John Davison

Personal information
- Nationality: British
- Born: 29 September 1958 (age 67) Newcastle upon Tyne, England
- Height: 5 ft 5 in (165 cm)
- Weight: Featherweight, super bantamweight

Boxing career

Boxing record
- Total fights: 20
- Wins: 15
- Win by KO: 9
- Losses: 5
- Draws: 0

= John Davison (boxer) =

British former boxer

John Davison (born 29 September 1958) is a British former boxer who held the WBC International titles at featherweight and super bantamweight, and the British title at featherweight. He also fought for the European featherweight title and the WBO world featherweight title.

==Career==
Davison took up boxing at the age of 25 because he "wanted some trophies to put into a new cabinet he'd bought", reaching an ABA final and going on to represent England 17 times. After missing out on selection for the 1988 Seoul Olympics, he made his professional debut at the age of 29, with two wins over journeyman Des Gargano a week apart in September 1988.

After nine wins from his first ten fights, he stopped the then-unbeaten Srikoon Narachawat in the fifth round in March 1990 to take the WBC International featherweight title. He made two successful defences against Bangsaen Yodmuaydang and Hyung Jae Hwang that year, before facing Fabrice Benichou for the vacant European title in May 1991, losing a unanimous points decision. He bounced back in August 1991 with a sixth-round stoppage of Richard Savage.

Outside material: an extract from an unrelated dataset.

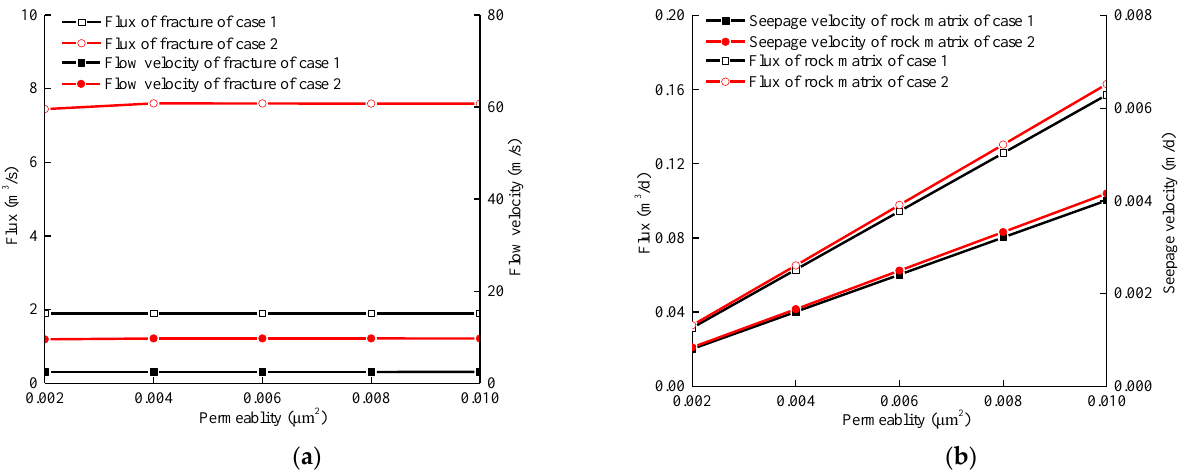
Figure 6. Velocity characteristic of fractured rock mass with different rock matrix permeability when d f = 5 mm ( ∆ H = 3 m and α = 0.3): ( a ) fracture and ( b ) rock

In October 1991 he dropped down to super bantamweight to take Plaisakda Boonmalert's WBC International title on a split decision, suffering a broken jaw in the tenth round.

In May 1992 he challenged Benichou for the European title once again, losing to a majority decision.

In September 1992, he faced Tim Driscoll for the vacant British featherweight title in Sunderland. Davison knocked Driscoll out in the seventh round to become British champion.

In April 1993, Davison was set to challenge Rubén Darío Palacios for his WBO world featherweight title, but the Colombian was stripped of the title after being diagnosed with HIV. Steve Robinson was brought in as a late replacement in the fight for the now vacant title, and beat Davison, taking a tight split decision. The fight prompted an early day motion in parliament from Rhodri Morgan MP, commending both boxers and congratulating Robinson on the win.

In December 1993 he defended his British title against Duke McKenzie; McKenzie stopped him in the fourth round, in what proved to be Davison's final fight.

Davison went on to work as a personal trainer.